Et les sacrifices ne sont pas que personnels dans ce métier. J'ai déjà évoqué l'amoindrissement de l'espérance de vie des artistes dans mon article Mortelle célébrité. Mais si vous avez la mauvaise fortune d'être enfant de couple d'acteurs, il y a fort à parier que vous serez le premier à trinquer. Pensez Drew Barrymore, pensez Michael Douglas. Les addictions à la drogue, à l'alcool... Les parents acteurs n'ont pas le temps de donner beaucoup d'amour. Si les enfants n'ont pas de parents de substitution, il y a fort à parier qu'ils vont chercher à combler leurs manques de manière chimique dès qu'ils en auront la possibilité. Sans compter que les actrices qui veulent concevoir vont souvent attendre d'avoir au moins 40 ans pour le faire, afin de préserver l'éclat de leur beauté nécessaire (indispensable?) à leur carrière. Une grande différence d'âge avec son enfant n'est pas toujours synonyme de complicité. 

Mais les choses bougent. En tant qu'industrie de loisir, le cinéma a été supplanté par le jeu vidéo depuis un bon moment. Et les sociétés technologiques comme Netflix et Google, qui possède Youtube, rebattent les cartes. Ce n'est sans doute pas plus mal. Cela amène beaucoup plus de diversité dans le milieu du cinéma, une dilution du pouvoir, de la même manière qu'Amazon, autre GAFA, a quelque peu démocratisé l'édition en faisant exploser la visibilité d'auteurs inconnus du public. 

Il était temps, ça commençait à sentir sérieusement le moisi.

On va me dire, les GAFA concentrent elles-mêmes beaucoup de pouvoir. C'est vrai, et il est possible que comme la grenouille qui voulait se faire aussi grosse que le bœuf, ces nouveaux acteurs finissent par exploser. Mais les technologies et cet espèce d'immense brassage numérique qui est leur apanage sont là pour rester.

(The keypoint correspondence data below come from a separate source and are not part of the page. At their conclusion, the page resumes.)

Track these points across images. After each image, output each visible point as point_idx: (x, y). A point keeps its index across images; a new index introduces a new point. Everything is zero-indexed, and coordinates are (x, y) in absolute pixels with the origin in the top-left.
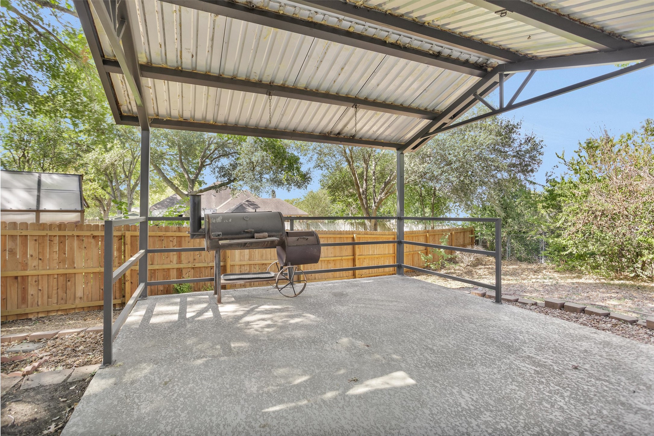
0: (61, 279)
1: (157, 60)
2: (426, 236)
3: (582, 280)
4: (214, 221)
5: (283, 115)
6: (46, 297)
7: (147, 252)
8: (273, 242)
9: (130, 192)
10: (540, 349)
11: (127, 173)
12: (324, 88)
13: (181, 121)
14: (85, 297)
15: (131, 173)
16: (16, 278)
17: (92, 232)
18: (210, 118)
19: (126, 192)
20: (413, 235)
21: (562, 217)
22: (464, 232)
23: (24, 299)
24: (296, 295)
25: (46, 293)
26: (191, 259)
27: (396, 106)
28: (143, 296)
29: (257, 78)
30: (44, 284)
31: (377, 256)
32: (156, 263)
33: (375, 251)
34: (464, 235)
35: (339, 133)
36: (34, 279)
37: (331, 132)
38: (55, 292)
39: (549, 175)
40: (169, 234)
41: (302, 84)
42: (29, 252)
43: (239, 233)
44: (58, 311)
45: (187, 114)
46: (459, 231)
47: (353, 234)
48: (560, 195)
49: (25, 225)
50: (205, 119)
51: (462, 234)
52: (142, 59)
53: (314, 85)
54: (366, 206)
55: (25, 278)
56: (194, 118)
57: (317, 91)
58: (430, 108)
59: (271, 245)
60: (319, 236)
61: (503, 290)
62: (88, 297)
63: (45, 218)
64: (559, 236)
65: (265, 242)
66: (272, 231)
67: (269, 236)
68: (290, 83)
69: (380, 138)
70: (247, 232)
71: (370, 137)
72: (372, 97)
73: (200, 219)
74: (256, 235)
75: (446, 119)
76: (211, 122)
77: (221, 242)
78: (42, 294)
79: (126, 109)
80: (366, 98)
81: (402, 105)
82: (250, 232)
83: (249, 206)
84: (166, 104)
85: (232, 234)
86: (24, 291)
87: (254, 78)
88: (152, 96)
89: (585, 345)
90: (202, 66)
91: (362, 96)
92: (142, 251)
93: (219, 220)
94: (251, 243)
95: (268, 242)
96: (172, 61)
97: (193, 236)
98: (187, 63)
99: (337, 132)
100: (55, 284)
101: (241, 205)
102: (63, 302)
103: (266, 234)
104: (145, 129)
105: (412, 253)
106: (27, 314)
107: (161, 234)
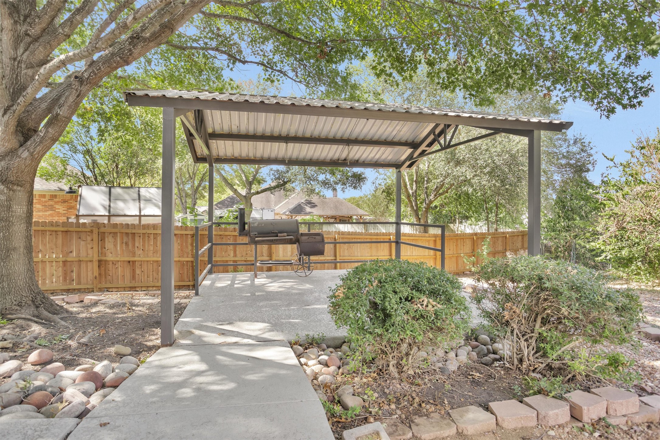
0: (155, 264)
1: (218, 129)
2: (473, 238)
4: (253, 225)
5: (300, 151)
6: (146, 277)
7: (213, 244)
8: (291, 239)
9: (194, 193)
11: (191, 174)
12: (323, 135)
13: (233, 159)
15: (194, 174)
16: (129, 262)
18: (251, 155)
19: (189, 192)
20: (457, 237)
22: (523, 236)
23: (133, 277)
24: (306, 276)
25: (146, 274)
26: (244, 254)
27: (380, 142)
28: (210, 272)
29: (278, 134)
30: (145, 267)
31: (416, 257)
32: (217, 256)
33: (414, 253)
34: (523, 238)
35: (345, 160)
36: (139, 263)
37: (338, 159)
38: (151, 273)
39: (604, 175)
40: (227, 233)
41: (308, 135)
42: (137, 244)
43: (269, 233)
44: (153, 287)
45: (236, 154)
46: (515, 234)
47: (390, 235)
49: (133, 225)
50: (248, 156)
51: (520, 238)
52: (210, 130)
53: (316, 134)
54: (415, 208)
55: (134, 262)
56: (241, 156)
57: (319, 137)
58: (410, 140)
59: (291, 242)
60: (325, 236)
63: (144, 221)
65: (286, 239)
66: (290, 232)
67: (288, 236)
68: (300, 134)
69: (379, 161)
70: (273, 233)
71: (371, 160)
72: (361, 138)
73: (245, 224)
74: (279, 235)
75: (423, 147)
76: (252, 158)
77: (256, 239)
78: (144, 274)
79: (200, 154)
80: (356, 139)
81: (385, 140)
82: (276, 233)
83: (307, 205)
84: (224, 150)
85: (264, 234)
86: (134, 271)
87: (276, 134)
88: (215, 147)
90: (243, 130)
91: (353, 137)
92: (210, 244)
93: (256, 225)
94: (277, 240)
95: (288, 239)
96: (226, 130)
97: (240, 235)
98: (235, 130)
99: (343, 159)
100: (151, 268)
101: (299, 205)
102: (156, 281)
103: (286, 234)
104: (211, 166)
105: (456, 255)
106: (135, 287)
107: (221, 233)
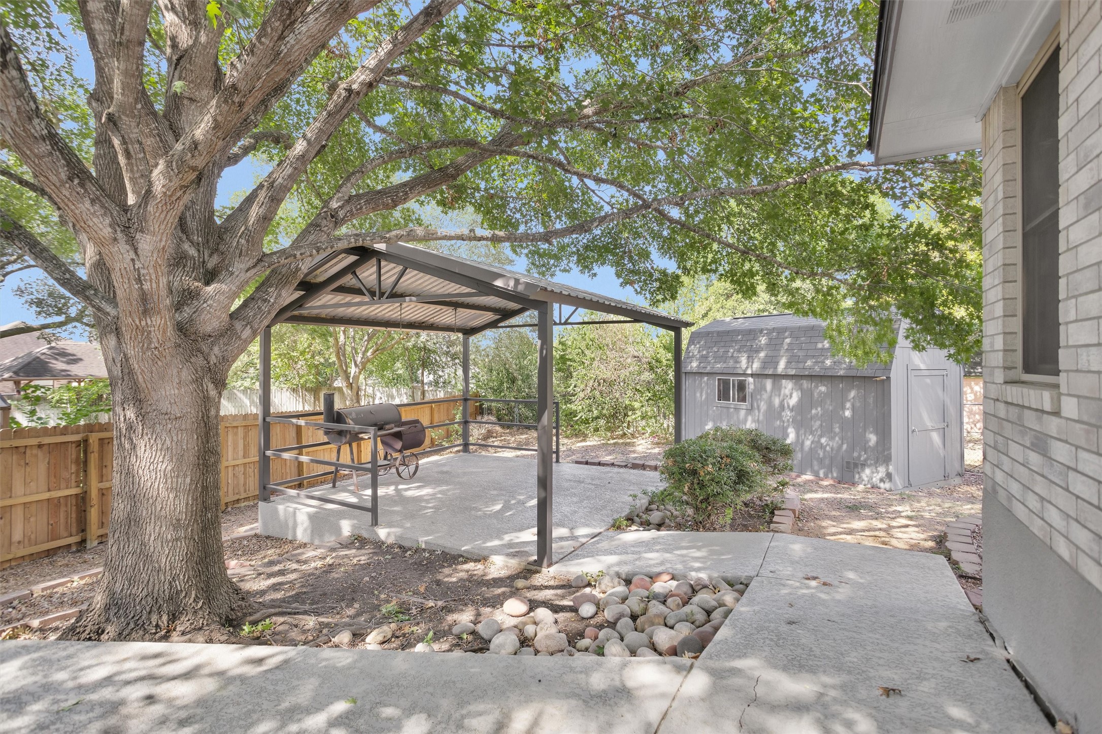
3: (588, 443)
10: (593, 479)
14: (26, 541)
17: (39, 440)
21: (573, 382)
24: (411, 478)
48: (570, 360)
61: (561, 454)
62: (29, 540)
64: (571, 402)
89: (610, 475)
93: (353, 416)
103: (393, 425)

On a beaucoup décrié la surabondance des CGI dans le cinéma, les images générées par ordinateur qui sont l'équivalent en moins statique de Photoshop. Mais si un jour, cela permet à des actrices âgées de continuer à travailler sans passer par le charcutier du coin, ce sera peut-être pas plus mal, non? Le progrès aidant, elles pourraient même envisager de tourner en étant enceinte sans que ça se voie.

C'est sûr, rien ne sera plus comme avant, et peut-être, peut-être est-il permis d'espérer que les belles valeurs de l'humanisme puissent un jour se rencontrer aussi derrière le décor.